JCI wants to acquire Visteon's interiors and electronics businesses -- including the related technical centres, tooling, equipment, plants, employees and working capital in the businesses, according to a 20 May letter sent by JCI ceo Stephen Roell to Visteon ceo Donald Stebbins.
Key drivers in JCI's interest in the Visteon units are its ownership stakes in Chinese joint ventures Yanfeng Visteon, Yanfeng Visteon Automotive Electronics Co. Ltd and Chongqing Changan Visteon Engine Control Systems, Roell said in the 20 May letter.
The offer excluded any unfunded pension liabilities, Visteon's cash, long-term debt, warranty claims and Visteon's climate control products business, according to the letter.
Roell said JCI is prepared to begin due diligence as soon as Visteon is able.
Visteon spurned JCI's overture in a statement issued recently, calling the proposal "highly conditional," saying it was unclear if the deal would add any value for Visteon stakeholders and noting timing of the announcement came late in the bankruptcy process.
JCI "is a direct competitor that stands to benefit by introducing delay and complexity into the Visteon reorganisation process," Visteon commented.
"Visteon has had extensive and difficult experiences with [JCI] in prior transactions. We are mindful that exploring a transaction of this size and scope at this time could distract the company from its primary objective of completing the ongoing reorganisation process in a manner that enhances value for all of our constituents."
JCI said it first approached Visteon about this most recent deal in January, and again on 7 May and 20 May.
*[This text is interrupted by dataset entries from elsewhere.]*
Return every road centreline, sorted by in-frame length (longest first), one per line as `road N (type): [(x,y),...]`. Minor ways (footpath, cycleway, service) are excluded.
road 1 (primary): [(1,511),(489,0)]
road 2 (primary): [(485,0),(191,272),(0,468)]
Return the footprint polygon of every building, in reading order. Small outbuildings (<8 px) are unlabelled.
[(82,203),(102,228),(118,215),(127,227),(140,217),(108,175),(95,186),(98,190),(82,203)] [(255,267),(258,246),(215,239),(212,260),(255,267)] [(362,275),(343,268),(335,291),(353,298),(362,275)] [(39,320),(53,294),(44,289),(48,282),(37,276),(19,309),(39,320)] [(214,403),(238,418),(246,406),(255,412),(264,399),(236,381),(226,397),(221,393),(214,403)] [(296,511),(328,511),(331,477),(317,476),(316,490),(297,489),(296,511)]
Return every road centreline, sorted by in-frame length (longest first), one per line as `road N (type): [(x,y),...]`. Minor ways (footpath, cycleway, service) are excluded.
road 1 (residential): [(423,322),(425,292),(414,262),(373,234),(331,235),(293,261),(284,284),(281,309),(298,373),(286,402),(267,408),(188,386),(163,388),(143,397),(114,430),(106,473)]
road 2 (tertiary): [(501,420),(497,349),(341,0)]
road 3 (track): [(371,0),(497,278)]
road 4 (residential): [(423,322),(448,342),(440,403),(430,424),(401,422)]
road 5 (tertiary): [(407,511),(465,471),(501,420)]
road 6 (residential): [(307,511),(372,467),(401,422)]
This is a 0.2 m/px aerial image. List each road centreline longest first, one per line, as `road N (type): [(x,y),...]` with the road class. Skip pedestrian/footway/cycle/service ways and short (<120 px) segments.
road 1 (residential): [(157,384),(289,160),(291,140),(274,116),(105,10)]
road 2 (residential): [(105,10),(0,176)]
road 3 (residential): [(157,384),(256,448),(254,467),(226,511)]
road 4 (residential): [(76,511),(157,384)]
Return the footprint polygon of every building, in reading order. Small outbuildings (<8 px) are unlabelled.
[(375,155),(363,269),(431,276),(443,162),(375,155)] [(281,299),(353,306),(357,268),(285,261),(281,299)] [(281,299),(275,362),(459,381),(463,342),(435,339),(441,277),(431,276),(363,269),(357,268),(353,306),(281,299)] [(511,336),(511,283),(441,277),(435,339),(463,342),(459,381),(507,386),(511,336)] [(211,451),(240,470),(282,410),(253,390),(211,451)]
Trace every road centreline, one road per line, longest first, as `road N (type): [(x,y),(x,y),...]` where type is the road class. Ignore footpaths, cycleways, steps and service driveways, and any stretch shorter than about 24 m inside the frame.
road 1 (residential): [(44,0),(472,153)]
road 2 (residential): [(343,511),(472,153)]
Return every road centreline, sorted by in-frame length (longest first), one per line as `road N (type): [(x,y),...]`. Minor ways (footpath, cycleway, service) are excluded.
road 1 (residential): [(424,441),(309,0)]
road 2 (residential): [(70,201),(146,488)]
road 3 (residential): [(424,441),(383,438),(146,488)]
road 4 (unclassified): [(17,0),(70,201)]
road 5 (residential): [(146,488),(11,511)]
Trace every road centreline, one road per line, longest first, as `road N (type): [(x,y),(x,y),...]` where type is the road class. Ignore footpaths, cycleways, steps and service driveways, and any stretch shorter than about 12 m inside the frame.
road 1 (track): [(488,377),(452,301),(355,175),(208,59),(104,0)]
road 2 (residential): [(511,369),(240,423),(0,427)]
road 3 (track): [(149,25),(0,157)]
JCI also conducted due diligence more than two years ago to evaluate Visteon's electronics business for a possible acquisition.
'Constant change in financials'
In his 20 May letter, Roell recalled that due diligence to respond to Stebbins' claims that JCI has not moved quickly on past dealings with Visteon.
"As you recall, when we conducted our due diligence on that business, the delay was caused in large part by the constant change in the financials that Visteon provided as we progressed through the process," Roell said. "Over the past two years, I'm confident that your team has improved the financial reporting of the business segments."
Jacqueline Strayer, JCI's vice president of corporate communication, said last week that JCI made its interest public because it wanted to make its interest known before Visteon's reorganisation plan hearing today.
"This is not something that has transpired recently," Strayer said. "We've been interested for months in this part of the business."